Raw sequencing reads were processed with Trimmomatic to trim adapters and remove sequences with a quality score less than 20 (Q20) or less than 100 nucleotides in length40 before quality assessment with FastQC (bioinformatics.babraham.ac.uk/projects/fastqc). De novo assembly was performed with Spades3.10.1 (kmers 21, 33, 55, 77, 99, 127) with error correction to minimize mismatching41. All non-O157 STEC genome sequences were deposited in the National Center for Biotechnology Information (NCBI) under BioProjects PRJNA596289, PRJNA514245, PRJNA218110, and PRJNA368991 with each strain having a unique accession number.
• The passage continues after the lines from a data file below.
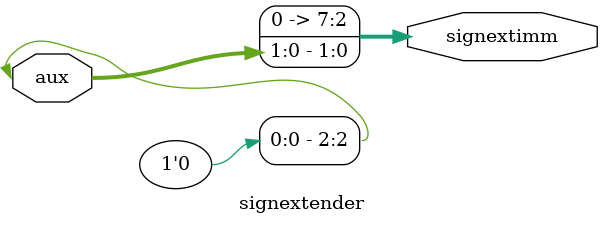
<source format=v>
`timescale 1ns / 1ps

// IF ID EXE MEM WB
module signextender(input [2:0] aux, output [7:0] signextimm);
    assign signextimm[7:2] = 0;
    assign signextimm[2:0] = aux;
endmodule

</source>
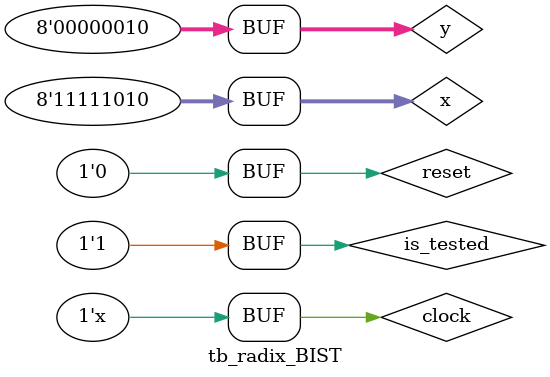
<source format=sv>
`timescale 1ns / 1ps


module tb_radix_BIST();
    reg clock, reset, start;
    reg [7:0] x, y;
    reg is_tested = 1'b1;
    wire ready;
    wire[15:0] result;
    
    radix_BIST instance_radix_BIST(is_tested, x, y, clock, start, reset, result, ready); //active_test, user_x, user_y, clk, user_start, user_reset, result, ready
    
    initial
    begin
       // is_tested = 1'b0;
        //#10 is_tested = 1'b1;
        //#11000 is_tested = 0;
        //#100 is_tested = 1'b1;
        //reset <= 0;
        //#10 reset <= 1;
        //#10 start <= 1;
       // #10 start <= 0;
        //#11000 reset<= 1;
        
    end
    
    initial
    begin
        clock = 1;
        reset = 1;
        x = 8'b11111010;
        y = 8'b00000010;
        #5000 reset <= 0;
        //#20 start <= 1;
        //#30 start <= 0;
        
        #16000 reset <= 1;
        #5000 reset<= 0;
        //#20 start<=1;
       // #30 start<=0;
        
        #16000 reset <= 1;
        #5000 reset<= 0;
      //  #20 start<=1;
      //  #30 start<=0;
        
        #16000 reset <= 1;
        #5000 reset<= 0;
      //  #20 start<=1;
      //  #30 start<=0;
        
        #16000 reset <= 1;
        #5000 reset<= 0;
      //  #20 start<=1;
     //   #30 start<=0;
     
        #16000 reset <= 1;
        #5000 reset<= 0;
       // #20 start<=1;
      //  #30 start<=0;
    end
    
    always
    begin
        #5 clock <= ~clock;
    end
    
    always @(posedge ready)
    begin
        $display("wynik: %d", $signed(result));
    end
endmodule

</source>
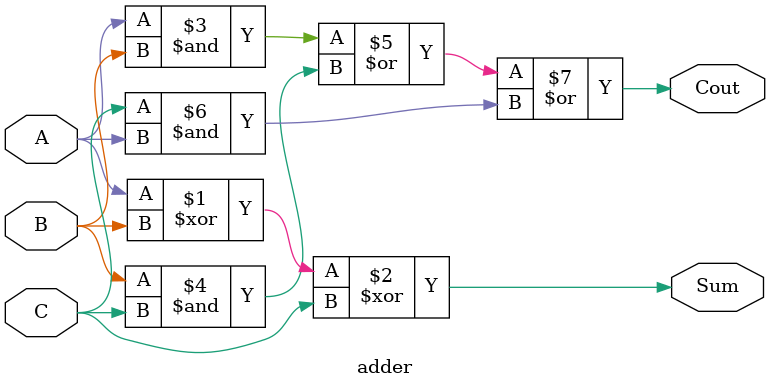
<source format=v>
module adder(A, B, C, Sum, Cout);
input A; //¼ø¼­ Áß¿ä! (¿¬°á¿¡ °ü·ÃÀÖÀ½) 
input B;
input C;
output Sum;
output Cout;

assign Sum=A^B^C;
assign Cout=(A&B)|(B&C)|(C&A);

endmodule

</source>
Sequences for stx, wzx/wzy (O-antigen) and fliC (H-antigen) were identified using Abricate (www.github.com/tseemann/abricate) via the Center for Genomic Epidemiology (www.genomicepidemiology.com). Isolates with similar wzy and/or wzx genes that lacked a complete secondary gene (wzt and/or wzm) were classified as one of the two serogroups. NT isolates lacked a complete set of genes, thereby preventing the serogroup classification for a subset of isolates. As described19, we extracted sequences specific for four stx1 (a-d) subtypes and seven stx2 (a-g) subtypes as well as 14 eae and six ehxA subtypes using published sequences available in the NCBI (Supplementary Table S6). Isolates lacking any of these sequences were classified as negative for the gene, whereas isolates with incomplete sequences were considered NT. Seven housekeeping loci were also extracted for MLST via the Whittam scheme42. Sequence types (STs) were assigned with EcMLSTv1.2 (http://www.shigatox.net). For all genes, bioinformatic scripts were used to parse results from a local Basic Local Alignment Search Tool (BLAST)43. Sequences specific to each query were extracted from the genomes using an E-value = 0.0001 to ensure a high degree of sequence specificity44. MEGAX45 aligned MLST sequences with CLUSTALW for construction of a neighbor-joining phylogeny, whereas a neighbor-net phylogeny was constructed using Splitstree446. The PHI was used to evaluate recombination.